**What this task involves:**
Please report each line in the material below that includes "data".

--- --- ---

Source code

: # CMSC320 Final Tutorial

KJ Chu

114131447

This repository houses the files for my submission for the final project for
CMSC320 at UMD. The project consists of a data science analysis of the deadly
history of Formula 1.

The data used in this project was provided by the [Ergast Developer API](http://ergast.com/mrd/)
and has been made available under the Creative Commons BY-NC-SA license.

--- --- ---

**Output:**
CMSC320 at UMD. The project consists of a data science analysis of the deadly
The data used in this project was provided by the [Ergast Developer API](http://ergast.com/mrd/)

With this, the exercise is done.